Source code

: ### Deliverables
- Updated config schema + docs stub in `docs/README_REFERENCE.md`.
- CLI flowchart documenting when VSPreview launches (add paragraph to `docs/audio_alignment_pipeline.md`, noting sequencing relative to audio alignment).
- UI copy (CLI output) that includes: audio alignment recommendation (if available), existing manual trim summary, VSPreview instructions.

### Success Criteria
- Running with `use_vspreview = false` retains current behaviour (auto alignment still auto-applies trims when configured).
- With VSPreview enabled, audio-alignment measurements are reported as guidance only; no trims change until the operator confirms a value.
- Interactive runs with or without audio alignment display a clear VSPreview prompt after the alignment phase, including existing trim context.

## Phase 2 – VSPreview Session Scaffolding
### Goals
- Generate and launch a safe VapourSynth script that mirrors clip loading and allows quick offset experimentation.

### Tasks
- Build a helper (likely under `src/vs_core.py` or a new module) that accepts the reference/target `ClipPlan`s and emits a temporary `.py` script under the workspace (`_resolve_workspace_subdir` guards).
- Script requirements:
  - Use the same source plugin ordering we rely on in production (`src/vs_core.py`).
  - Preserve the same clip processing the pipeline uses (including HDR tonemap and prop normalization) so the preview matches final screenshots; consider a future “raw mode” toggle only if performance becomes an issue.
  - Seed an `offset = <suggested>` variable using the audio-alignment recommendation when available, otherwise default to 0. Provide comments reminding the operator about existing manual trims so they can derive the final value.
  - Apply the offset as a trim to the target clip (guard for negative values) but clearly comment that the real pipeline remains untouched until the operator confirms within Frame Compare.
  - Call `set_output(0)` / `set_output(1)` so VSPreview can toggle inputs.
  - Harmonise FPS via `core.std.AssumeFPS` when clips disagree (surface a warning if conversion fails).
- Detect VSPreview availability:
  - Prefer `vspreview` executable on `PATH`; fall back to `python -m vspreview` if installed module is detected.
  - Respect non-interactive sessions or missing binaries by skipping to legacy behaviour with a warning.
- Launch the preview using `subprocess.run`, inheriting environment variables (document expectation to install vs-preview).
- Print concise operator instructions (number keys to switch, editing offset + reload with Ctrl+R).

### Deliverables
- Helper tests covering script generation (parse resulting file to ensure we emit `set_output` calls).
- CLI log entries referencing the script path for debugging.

====

_WHAT TO WORK ON:_
Search the material above for the word "behaviour", then copy each line that holds it.

_WRITTEN RESPONSE:_
- Running with `use_vspreview = false` retains current behaviour (auto alignment still auto-applies trims when configured).
  - Respect non-interactive sessions or missing binaries by skipping to legacy behaviour with a warning.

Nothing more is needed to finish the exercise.